Educational Trail Kučar – Kolpa

Hrib Kučar, Podzemelj, Kolpa

Technical description of the route

Route
Podzemelj – Kučar – Zemelj – Podzemelj
Distance
3,5 km
Duration
1,5 hour
Highest point
Kučar (222 m)
Difficulty
Easy trail
Starting point
Camp Podzemelj
Hrib Kučar, Podzemelj, Kolpa

The Kučar–Kolpa educational trail is a circular route that leads to the Podzemelj campsite in the village of Podzemelj, up to the top of Kučar, then back via Zemelj, past the Church of St Helena to the starting point. Along the walk, visitors can learn about a hillfort from the Early Iron Age, observe burial mounds, explore the natural environment and the Kolpa River, and enjoy the beautiful landscape interwoven with fields, forests and vineyards. The highlight of the trail is undoubtedly the midpoint, when hikers ascend the 222-metre-high isolated hill of Kučar and are rewarded with a stunning view of the path carved by the Kolpa River through time.

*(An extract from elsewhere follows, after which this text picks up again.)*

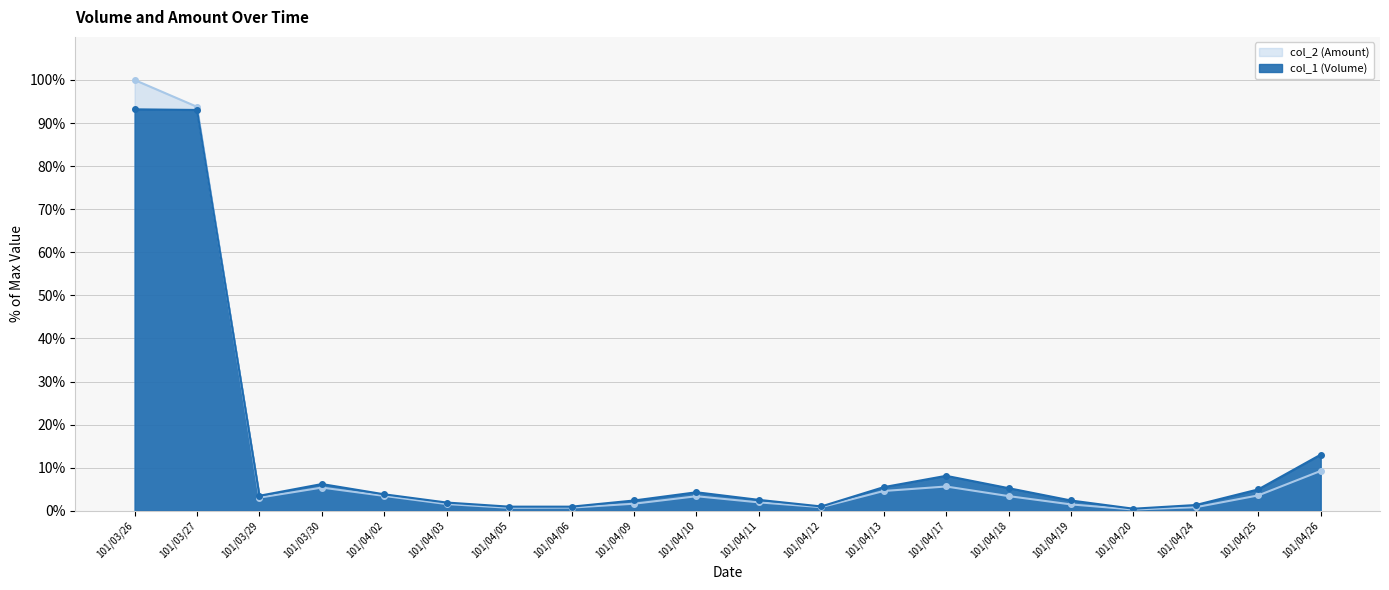

After their last crossing, which series has the higher values: col_1 (Volume) or col_2 (Amount)?

col_1 (Volume)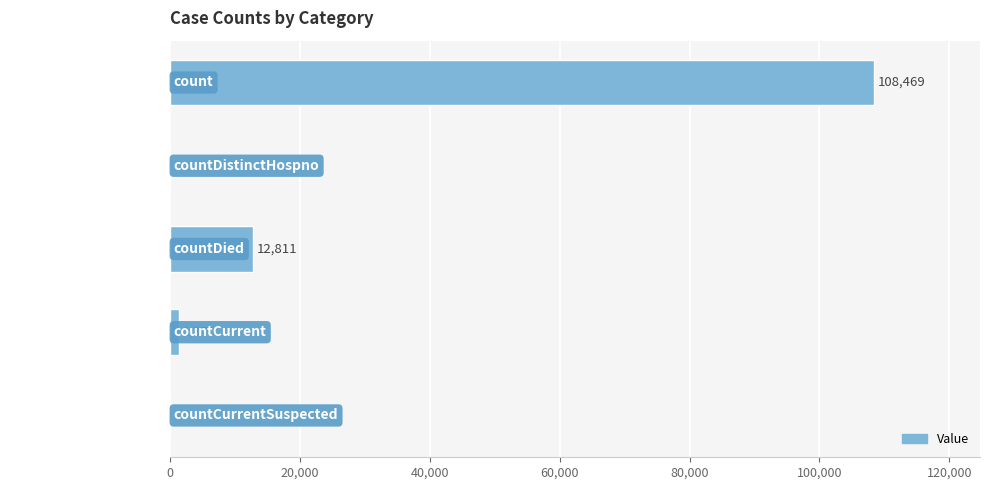

True or false: the data shows -40804 at countCurrentSuspected.

False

Points of interest along the route

Podzemelj village, Kolpa River, Kučar hill, Church of St Martin in Podzemelj, burial mounds, hillfort.

LEGEND OF VELEBABA
In Bela Krajina, in Velika loza, there once lived a giant who had a wife named Velebaba. Whenever Velebaba cooked, she lit such a fire that drought spread across the entire region. When she sang, her voice drowned out the strong winds sweeping across the Gorjanci hills and the Bela Krajina steljniki, bending the slender birch trees to the ground. When she spun thread, she produced so much yarn that there was enough for all of Bela Krajina and three more villages. When she wove, she created so much cloth that all the people of Bela Krajina could be dressed, and every bed in the region had linen. When she drank, she could dry up the Kolpa River. When she washed her gloves and the giant’s clothes, she would stand with one foot in Zemelj on the Slovenian bank and the other in Zaluka on the Croatian side of the Kolpa, using the waterfall near the mill as her wash basin. The Kolpa would always darken and become cloudy when she did her laundry. Wherever Velebaba sat, the ground would sink into a hollow.
When Velebaba died, the giant buried her and piled so much earth over her grave that it became a hill. He planted oak, spruce, hornbeam and beech trees on it, and then disappeared from Bela Krajina.
People of Bela Krajina say that the hill of Kučar by the Kolpa River is Velebaba’s grave.